• Work to be completed:
Please reproduce exactly the line that carries "Créer un blog sur Canalblog" and all remaining lines through the last line of the data, and write nothing else.

(Stored records)
......
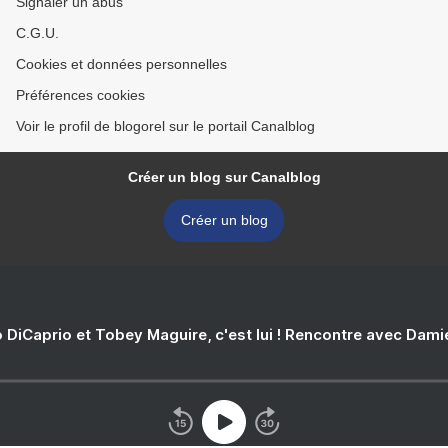
Signaler un abus
C.G.U.
Cookies et données personnelles
Préférences cookies
Voir le profil de blogorel sur le portail Canalblog
Créer un blog sur Canalblog
Créer un blog
 DiCaprio et Tobey Maguire, c'est lui ! Rencontre avec Dam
......
• Answer for the task:
Créer un blog sur Canalblog
Créer un blog
 DiCaprio et Tobey Maguire, c'est lui ! Rencontre avec Dam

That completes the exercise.